Pflege und Wohlbefinden

  • 1.2 keine Anzeichen von ansteckenden Krankheiten
  • 1.3 keine Störung des allg. Gesundheitszustandes
  • 1.4 erkrankte Tiere werden vom Bestand abgesondert
  • 1.5 keine Wunden am Euter
  • 1.24 Einzeltier-Zellzahluntersuchungen sofern notwendig
  • 1.26 Selektion chron. euterkranker / therapieresistenter Kühe
  • 1.27 Nachweis der Milchgüteuntersuchung (Keim-/Zellzahl, Antibiotika)
  • 5.1 AuA-Belege, Bestandsaufzeichnungen Arzneimittel

Ernährung

  • 1.12 Tränkwasserversorgung: ausreichend und sauber
  • 4.1 zugelassene Futtermittel gem. Futtermittel-Vereinbarung und Positivliste
  • 4.3 Futterqualität im Trog / Hygiene Fütterungssystem
  • 4.4 Futteranalysen

Bewegung/Unterbringung

  • 1.9 saubere und trockene Liegeplätze / saubere Laufflächen
  • 1.10 ausreichend Liegeraum für die Kühe
  • 1.13 Stallklima: Luftverhältnisse
  • 1.14 Stallklima: Lichtverhältnisse

Da es vom Gesetzgeber noch keine offizielle Liste von Tierwohlindikatoren gibt, die im Rahmen dieser Eigenkontrolle zu begutachten oder gegebenenfalls zu erfassen sind, stellt sich folgende Frage: Kann man somit nun einfach davon ausgehen, dass man durch die tägliche Stallarbeit, Die betriebliche Eigenkontrolle durchführt und das Kriterium quasi zwangsläufig erfüllt? Der Standardgeber sieht für das Audit die Abfrage der Kontrolle verschiedener Punkte der QM-Milch Checkliste (siehe Auflistung Kasten) vor. Weiterhin wird vorgeschlagen zur Erleichterung der Umsetzung eine Liste mit Tierschutzindikatoren am Stalleingang oder im Stall sichtbar anzubringen. Dafür könnten die Kriterien der Auflistung ein Leitfaden sein, der natürlich erweiterbar ist.

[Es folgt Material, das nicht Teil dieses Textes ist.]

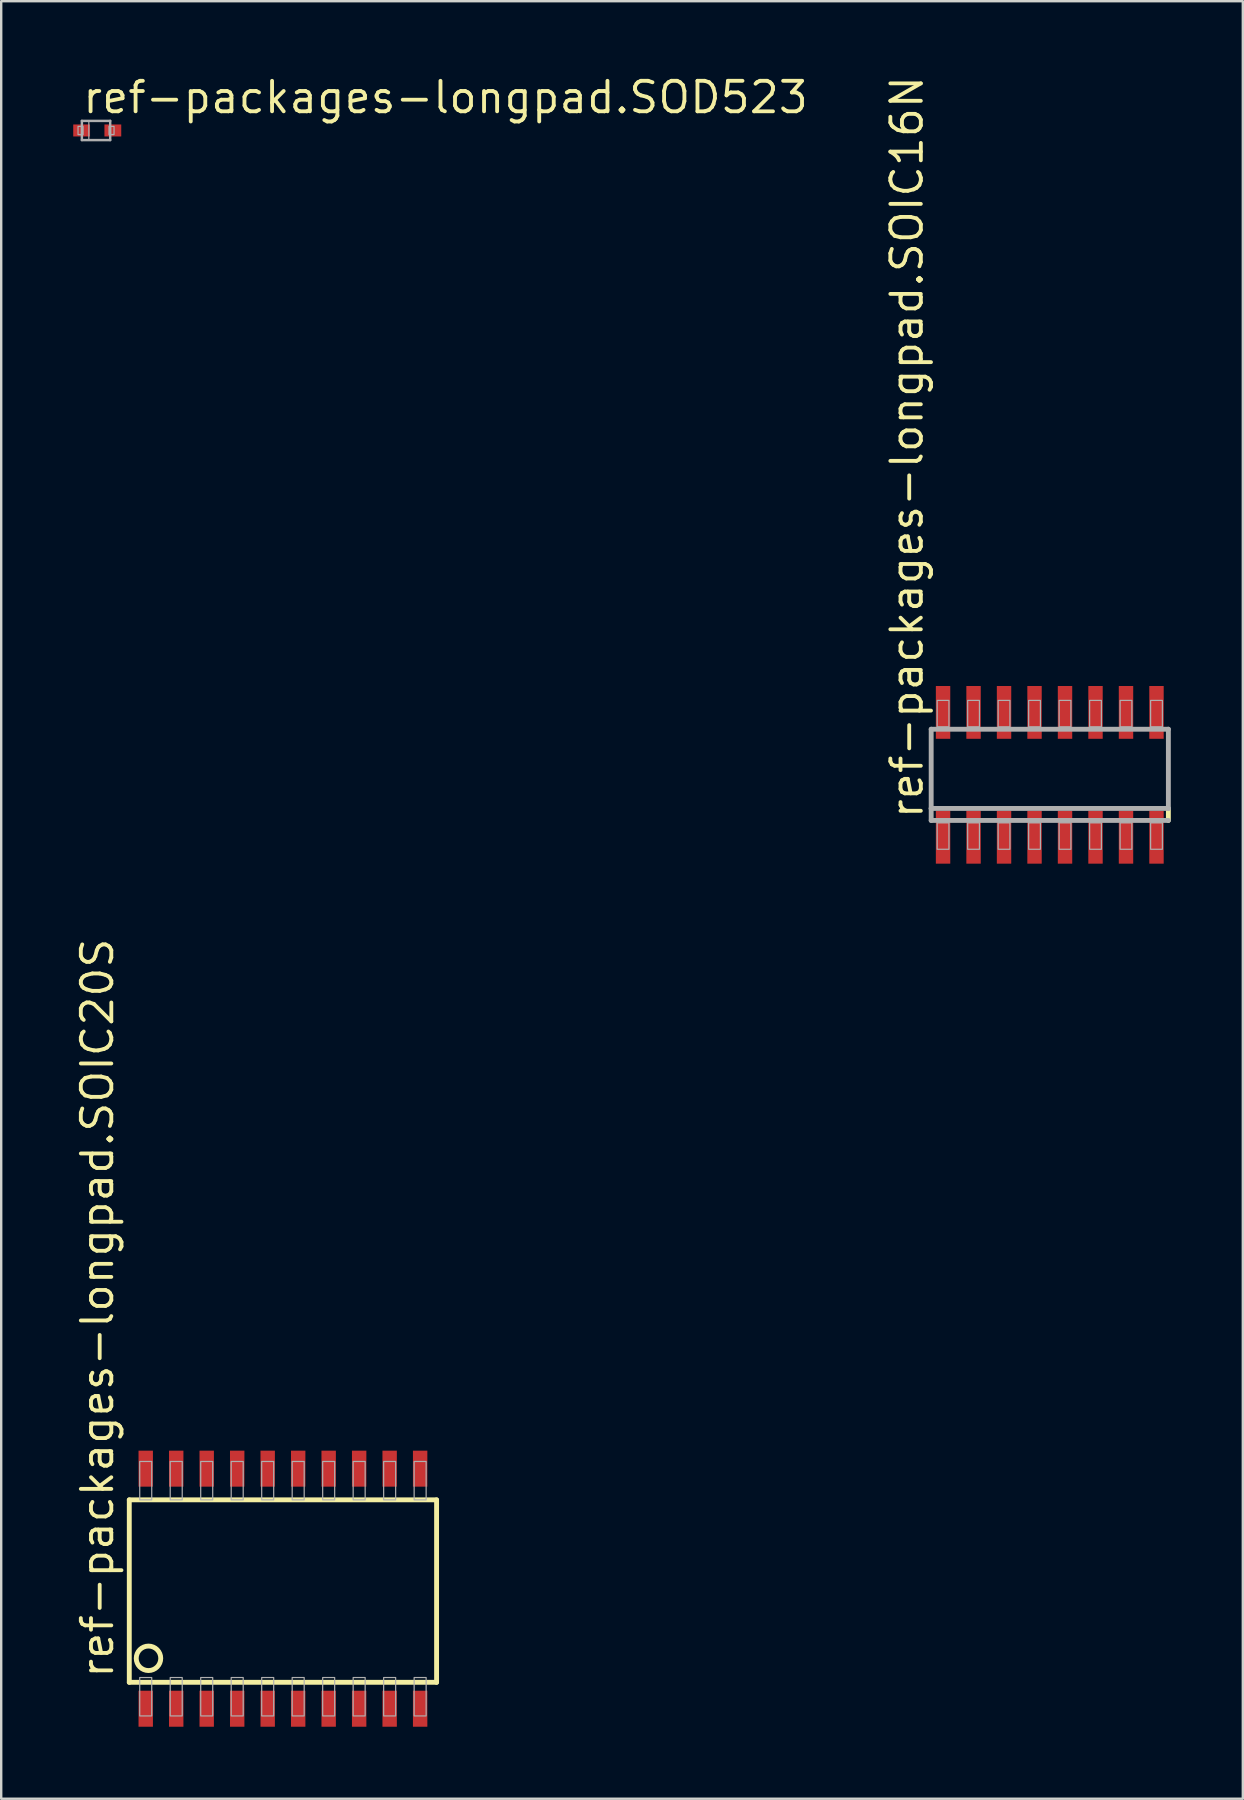
<source format=kicad_pcb>
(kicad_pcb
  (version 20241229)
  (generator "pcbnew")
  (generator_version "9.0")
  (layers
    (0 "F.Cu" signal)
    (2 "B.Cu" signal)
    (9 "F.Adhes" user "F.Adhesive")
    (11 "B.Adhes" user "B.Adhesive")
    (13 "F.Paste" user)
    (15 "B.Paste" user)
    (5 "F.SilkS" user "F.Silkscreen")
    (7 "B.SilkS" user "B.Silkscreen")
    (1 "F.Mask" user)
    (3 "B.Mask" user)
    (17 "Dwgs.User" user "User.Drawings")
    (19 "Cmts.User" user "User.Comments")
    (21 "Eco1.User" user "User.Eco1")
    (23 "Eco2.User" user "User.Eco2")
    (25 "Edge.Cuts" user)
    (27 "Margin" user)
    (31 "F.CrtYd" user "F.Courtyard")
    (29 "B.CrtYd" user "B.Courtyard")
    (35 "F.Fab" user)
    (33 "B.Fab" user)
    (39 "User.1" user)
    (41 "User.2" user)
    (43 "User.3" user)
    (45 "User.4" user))
  (footprint "ref-packages-longpad.SOD523"
    (layer "F.Cu")
    (at 0.95 2.385)
    (property "Reference" "ref-packages-longpad.SOD523" (at -0.635 -0.635 0) (layer "F.SilkS") (effects (font (size 1.27 1.27) (thickness 0.16)) (justify left bottom)))
    (attr smd)
    (fp_line (start -0.59 -0.4) (end 0.59 -0.4) (stroke (width 0.102) (type default)) (layer "F.Fab"))
    (fp_line (start -0.59 0.4) (end -0.59 -0.4) (stroke (width 0.102) (type default)) (layer "F.Fab"))
    (fp_line (start 0.59 -0.4) (end 0.59 0.4) (stroke (width 0.102) (type default)) (layer "F.Fab"))
    (fp_line (start 0.59 0.4) (end -0.59 0.4) (stroke (width 0.102) (type default)) (layer "F.Fab"))
    (fp_rect (start -0.75 0.17) (end -0.54 -0.17) (stroke (width 0.05) (type default)) (fill no) (layer "F.Fab"))
    (fp_rect (start -0.59 0.4) (end -0.3 -0.4) (stroke (width 0.05) (type default)) (fill no) (layer "F.Fab"))
    (fp_rect (start 0.54 0.17) (end 0.75 -0.17) (stroke (width 0.05) (type default)) (fill no) (layer "F.Fab"))
    (pad "A" smd roundrect (at 0.7 0) (size 0.7 0.5) (layers "F.Cu" "F.Mask" "F.Paste") (roundrect_rratio 0.01))
    (pad "C" smd roundrect (at -0.6 0) (size 0.7 0.5) (layers "F.Cu" "F.Mask" "F.Paste") (roundrect_rratio 0.01)))
  (footprint "ref-packages-longpad.SOIC20S"
    (layer "F.Cu")
    (at 8.735 63.123)
    (property "Reference" "ref-packages-longpad.SOIC20S" (at -6.985 3.81 90) (layer "F.SilkS") (effects (font (size 1.27 1.27) (thickness 0.16)) (justify left bottom)))
    (attr smd)
    (fp_line (start -6.4 -3.7) (end -6.4 3.9) (stroke (width 0.203) (type default)) (layer "F.SilkS"))
    (fp_line (start -6.4 3.9) (end 6.4 3.9) (stroke (width 0.203) (type default)) (layer "F.SilkS"))
    (fp_line (start 6.4 -3.7) (end -6.4 -3.7) (stroke (width 0.203) (type default)) (layer "F.SilkS"))
    (fp_line (start 6.4 3.9) (end 6.4 -3.7) (stroke (width 0.203) (type default)) (layer "F.SilkS"))
    (fp_circle (center -5.6 2.9) (end -5.09 2.9) (stroke (width 0.203) (type default)) (fill no) (layer "F.SilkS"))
    (fp_rect (start -5.965 -3.7) (end -5.465 -5.3) (stroke (width 0.05) (type default)) (fill no) (layer "F.Fab"))
    (fp_rect (start -5.965 5.3) (end -5.465 3.7) (stroke (width 0.05) (type default)) (fill no) (layer "F.Fab"))
    (fp_rect (start -4.695 -3.7) (end -4.195 -5.3) (stroke (width 0.05) (type default)) (fill no) (layer "F.Fab"))
    (fp_rect (start -4.695 5.3) (end -4.195 3.7) (stroke (width 0.05) (type default)) (fill no) (layer "F.Fab"))
    (fp_rect (start -3.425 -3.7) (end -2.925 -5.3) (stroke (width 0.05) (type default)) (fill no) (layer "F.Fab"))
    (fp_rect (start -3.425 5.3) (end -2.925 3.7) (stroke (width 0.05) (type default)) (fill no) (layer "F.Fab"))
    (fp_rect (start -2.155 -3.7) (end -1.655 -5.3) (stroke (width 0.05) (type default)) (fill no) (layer "F.Fab"))
    (fp_rect (start -2.155 5.3) (end -1.655 3.7) (stroke (width 0.05) (type default)) (fill no) (layer "F.Fab"))
    (fp_rect (start -0.885 -3.7) (end -0.385 -5.3) (stroke (width 0.05) (type default)) (fill no) (layer "F.Fab"))
    (fp_rect (start -0.885 5.3) (end -0.385 3.7) (stroke (width 0.05) (type default)) (fill no) (layer "F.Fab"))
    (fp_rect (start 0.385 -3.7) (end 0.885 -5.3) (stroke (width 0.05) (type default)) (fill no) (layer "F.Fab"))
    (fp_rect (start 0.385 5.3) (end 0.885 3.7) (stroke (width 0.05) (type default)) (fill no) (layer "F.Fab"))
    (fp_rect (start 1.655 -3.7) (end 2.155 -5.3) (stroke (width 0.05) (type default)) (fill no) (layer "F.Fab"))
    (fp_rect (start 1.655 5.3) (end 2.155 3.7) (stroke (width 0.05) (type default)) (fill no) (layer "F.Fab"))
    (fp_rect (start 2.925 -3.7) (end 3.425 -5.3) (stroke (width 0.05) (type default)) (fill no) (layer "F.Fab"))
    (fp_rect (start 2.925 5.3) (end 3.425 3.7) (stroke (width 0.05) (type default)) (fill no) (layer "F.Fab"))
    (fp_rect (start 4.195 -3.7) (end 4.695 -5.3) (stroke (width 0.05) (type default)) (fill no) (layer "F.Fab"))
    (fp_rect (start 4.195 5.3) (end 4.695 3.7) (stroke (width 0.05) (type default)) (fill no) (layer "F.Fab"))
    (fp_rect (start 5.465 -3.7) (end 5.965 -5.3) (stroke (width 0.05) (type default)) (fill no) (layer "F.Fab"))
    (fp_rect (start 5.465 5.3) (end 5.965 3.7) (stroke (width 0.05) (type default)) (fill no) (layer "F.Fab"))
    (pad "1" smd roundrect (at -5.715 5) (size 0.6 1.5) (layers "F.Cu" "F.Mask" "F.Paste") (roundrect_rratio 0.01))
    (pad "2" smd roundrect (at -4.445 5) (size 0.6 1.5) (layers "F.Cu" "F.Mask" "F.Paste") (roundrect_rratio 0.01))
    (pad "3" smd roundrect (at -3.175 5) (size 0.6 1.5) (layers "F.Cu" "F.Mask" "F.Paste") (roundrect_rratio 0.01))
    (pad "4" smd roundrect (at -1.905 5) (size 0.6 1.5) (layers "F.Cu" "F.Mask" "F.Paste") (roundrect_rratio 0.01))
    (pad "5" smd roundrect (at -0.635 5) (size 0.6 1.5) (layers "F.Cu" "F.Mask" "F.Paste") (roundrect_rratio 0.01))
    (pad "6" smd roundrect (at 0.635 5) (size 0.6 1.5) (layers "F.Cu" "F.Mask" "F.Paste") (roundrect_rratio 0.01))
    (pad "7" smd roundrect (at 1.905 5) (size 0.6 1.5) (layers "F.Cu" "F.Mask" "F.Paste") (roundrect_rratio 0.01))
    (pad "8" smd roundrect (at 3.175 5) (size 0.6 1.5) (layers "F.Cu" "F.Mask" "F.Paste") (roundrect_rratio 0.01))
    (pad "9" smd roundrect (at 4.445 5) (size 0.6 1.5) (layers "F.Cu" "F.Mask" "F.Paste") (roundrect_rratio 0.01))
    (pad "10" smd roundrect (at 5.715 5) (size 0.6 1.5) (layers "F.Cu" "F.Mask" "F.Paste") (roundrect_rratio 0.01))
    (pad "11" smd roundrect (at 5.715 -5) (size 0.6 1.5) (layers "F.Cu" "F.Mask" "F.Paste") (roundrect_rratio 0.01))
    (pad "12" smd roundrect (at 4.445 -5) (size 0.6 1.5) (layers "F.Cu" "F.Mask" "F.Paste") (roundrect_rratio 0.01))
    (pad "13" smd roundrect (at 3.175 -5) (size 0.6 1.5) (layers "F.Cu" "F.Mask" "F.Paste") (roundrect_rratio 0.01))
    (pad "14" smd roundrect (at 1.905 -5) (size 0.6 1.5) (layers "F.Cu" "F.Mask" "F.Paste") (roundrect_rratio 0.01))
    (pad "15" smd roundrect (at 0.635 -5) (size 0.6 1.5) (layers "F.Cu" "F.Mask" "F.Paste") (roundrect_rratio 0.01))
    (pad "16" smd roundrect (at -0.635 -5) (size 0.6 1.5) (layers "F.Cu" "F.Mask" "F.Paste") (roundrect_rratio 0.01))
    (pad "17" smd roundrect (at -1.905 -5) (size 0.6 1.5) (layers "F.Cu" "F.Mask" "F.Paste") (roundrect_rratio 0.01))
    (pad "18" smd roundrect (at -3.175 -5) (size 0.6 1.5) (layers "F.Cu" "F.Mask" "F.Paste") (roundrect_rratio 0.01))
    (pad "19" smd roundrect (at -4.445 -5) (size 0.6 1.5) (layers "F.Cu" "F.Mask" "F.Paste") (roundrect_rratio 0.01))
    (pad "20" smd roundrect (at -5.715 -5) (size 0.6 1.5) (layers "F.Cu" "F.Mask" "F.Paste") (roundrect_rratio 0.01)))
  (footprint "ref-packages-longpad.SOIC16N"
    (layer "F.Cu")
    (at 40.676 29.224)
    (property "Reference" "ref-packages-longpad.SOIC16N" (at -5.207 1.905 90) (layer "F.SilkS") (effects (font (size 1.27 1.27) (thickness 0.16)) (justify left bottom)))
    (attr smd)
    (fp_line (start 4.94 1.4) (end 4.94 1.9) (stroke (width 0.203) (type default)) (layer "F.SilkS"))
    (fp_line (start -4.94 -1.9) (end 4.94 -1.9) (stroke (width 0.203) (type default)) (layer "F.Fab"))
    (fp_line (start -4.94 1.4) (end -4.94 -1.9) (stroke (width 0.203) (type default)) (layer "F.Fab"))
    (fp_line (start -4.94 1.9) (end -4.94 1.4) (stroke (width 0.203) (type default)) (layer "F.Fab"))
    (fp_line (start 4.94 -1.9) (end 4.94 1.4) (stroke (width 0.203) (type default)) (layer "F.Fab"))
    (fp_line (start 4.94 1.4) (end -4.94 1.4) (stroke (width 0.203) (type default)) (layer "F.Fab"))
    (fp_line (start 4.94 1.9) (end -4.94 1.9) (stroke (width 0.203) (type default)) (layer "F.Fab"))
    (fp_rect (start -4.69 -2) (end -4.2 -3.1) (stroke (width 0.05) (type default)) (fill no) (layer "F.Fab"))
    (fp_rect (start -4.69 3.1) (end -4.2 2) (stroke (width 0.05) (type default)) (fill no) (layer "F.Fab"))
    (fp_rect (start -3.42 -2) (end -2.93 -3.1) (stroke (width 0.05) (type default)) (fill no) (layer "F.Fab"))
    (fp_rect (start -3.42 3.1) (end -2.93 2) (stroke (width 0.05) (type default)) (fill no) (layer "F.Fab"))
    (fp_rect (start -2.15 -2) (end -1.66 -3.1) (stroke (width 0.05) (type default)) (fill no) (layer "F.Fab"))
    (fp_rect (start -2.15 3.1) (end -1.66 2) (stroke (width 0.05) (type default)) (fill no) (layer "F.Fab"))
    (fp_rect (start -0.88 -2) (end -0.39 -3.1) (stroke (width 0.05) (type default)) (fill no) (layer "F.Fab"))
    (fp_rect (start -0.88 3.1) (end -0.39 2) (stroke (width 0.05) (type default)) (fill no) (layer "F.Fab"))
    (fp_rect (start 0.39 -2) (end 0.88 -3.1) (stroke (width 0.05) (type default)) (fill no) (layer "F.Fab"))
    (fp_rect (start 0.39 3.1) (end 0.88 2) (stroke (width 0.05) (type default)) (fill no) (layer "F.Fab"))
    (fp_rect (start 1.66 -2) (end 2.15 -3.1) (stroke (width 0.05) (type default)) (fill no) (layer "F.Fab"))
    (fp_rect (start 1.66 3.1) (end 2.15 2) (stroke (width 0.05) (type default)) (fill no) (layer "F.Fab"))
    (fp_rect (start 2.93 -2) (end 3.42 -3.1) (stroke (width 0.05) (type default)) (fill no) (layer "F.Fab"))
    (fp_rect (start 2.93 3.1) (end 3.42 2) (stroke (width 0.05) (type default)) (fill no) (layer "F.Fab"))
    (fp_rect (start 4.2 -2) (end 4.69 -3.1) (stroke (width 0.05) (type default)) (fill no) (layer "F.Fab"))
    (fp_rect (start 4.2 3.1) (end 4.69 2) (stroke (width 0.05) (type default)) (fill no) (layer "F.Fab"))
    (pad "1" smd roundrect (at -4.445 2.6) (size 0.6 2.2) (layers "F.Cu" "F.Mask" "F.Paste") (roundrect_rratio 0.01))
    (pad "2" smd roundrect (at -3.175 2.6) (size 0.6 2.2) (layers "F.Cu" "F.Mask" "F.Paste") (roundrect_rratio 0.01))
    (pad "3" smd roundrect (at -1.905 2.6) (size 0.6 2.2) (layers "F.Cu" "F.Mask" "F.Paste") (roundrect_rratio 0.01))
    (pad "4" smd roundrect (at -0.635 2.6) (size 0.6 2.2) (layers "F.Cu" "F.Mask" "F.Paste") (roundrect_rratio 0.01))
    (pad "5" smd roundrect (at 0.635 2.6) (size 0.6 2.2) (layers "F.Cu" "F.Mask" "F.Paste") (roundrect_rratio 0.01))
    (pad "6" smd roundrect (at 1.905 2.6) (size 0.6 2.2) (layers "F.Cu" "F.Mask" "F.Paste") (roundrect_rratio 0.01))
    (pad "7" smd roundrect (at 3.175 2.6) (size 0.6 2.2) (layers "F.Cu" "F.Mask" "F.Paste") (roundrect_rratio 0.01))
    (pad "8" smd roundrect (at 4.445 2.6) (size 0.6 2.2) (layers "F.Cu" "F.Mask" "F.Paste") (roundrect_rratio 0.01))
    (pad "9" smd roundrect (at 4.445 -2.6) (size 0.6 2.2) (layers "F.Cu" "F.Mask" "F.Paste") (roundrect_rratio 0.01))
    (pad "10" smd roundrect (at 3.175 -2.6) (size 0.6 2.2) (layers "F.Cu" "F.Mask" "F.Paste") (roundrect_rratio 0.01))
    (pad "11" smd roundrect (at 1.905 -2.6) (size 0.6 2.2) (layers "F.Cu" "F.Mask" "F.Paste") (roundrect_rratio 0.01))
    (pad "12" smd roundrect (at 0.635 -2.6) (size 0.6 2.2) (layers "F.Cu" "F.Mask" "F.Paste") (roundrect_rratio 0.01))
    (pad "13" smd roundrect (at -0.635 -2.6) (size 0.6 2.2) (layers "F.Cu" "F.Mask" "F.Paste") (roundrect_rratio 0.01))
    (pad "14" smd roundrect (at -1.905 -2.6) (size 0.6 2.2) (layers "F.Cu" "F.Mask" "F.Paste") (roundrect_rratio 0.01))
    (pad "15" smd roundrect (at -3.175 -2.6) (size 0.6 2.2) (layers "F.Cu" "F.Mask" "F.Paste") (roundrect_rratio 0.01))
    (pad "16" smd roundrect (at -4.445 -2.6) (size 0.6 2.2) (layers "F.Cu" "F.Mask" "F.Paste") (roundrect_rratio 0.01)))
  (gr_rect
    (start -3 -3)
    (end 48.717 71.873)
    (stroke (width 0.1) (type default))
    (fill no)
    (layer "Edge.Cuts")))
</source>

Auch wenn es keine feste Vorgabe über die zu kontrollierenden Indikatoren gibt, ist jedoch sicher, dass eine systematische Dokumentation nicht nur im Falle einer Kontrolle wertvoll sein wird. Das muss jedoch nicht bedeuten, dass man täglich lange Listen ausfüllen muss. Vielmehr geht es um die systematische Dokumentation der tierbezogenen Daten, die häufig an verschiedenen Stellen anfallen. Zum Beispiel ist es sehr sinnvoll, die Gesundheitsdaten für jedes Tier strukturiert an einer Stelle griffbereit zu haben und diese am besten mit anderen Daten, beispielsweise aus der MLP oder Klauenpflege, zu kombinieren. So hat man jederzeit den Werdegang des Tieres vor Augen und kann das in betriebliche Entscheidungen mit einbeziehen. Gleichzeitig hat man tierbezogene Indikatoren für Gesundheitszustand, Fütterung, Allgemeinbefinden als Grundlage für Leistung und Wirtschaftlichkeit in der Hand.

Genau das entspricht dem allgemeinen Prinzip des Gesundheitsmonitorings. Der LKV bietet mit dem Gemeinschaftsprojekt KuhVital bereits jetzt schon eine Möglichkeit viele Informationen rund ums Tier zu vereinen und gezielt auszuwerten.

Tierwohlindikatoren aus der MLP und KuhVital
  • Milchinhaltsstoffe
  • Zellzahl
  • Diagnose und Befunddaten
  • Trächtigkeitsstatus
  • Lebensleistungen
  • Nutzungsdauer
  • Abgangsursachen

Damit werden nicht nur viele Punkte der Eigenkontrolle erfüllt, vielmehr dient es dem Betrieb als wertvolles Instrument bei der Herdenführung und dem Gesundheitsmanagement seiner Herde. Kontrolle ist besser als Controlling zu verstehen, wobei die Erfassung und Bewertung der Indikatoren das Ziel haben, Schwachstellen aufzudecken und Ziele zu verwirklichen. Das dient dann letztlich maßgeblich dem Management und damit dem wirtschaftlichen Erfolg des Betriebes.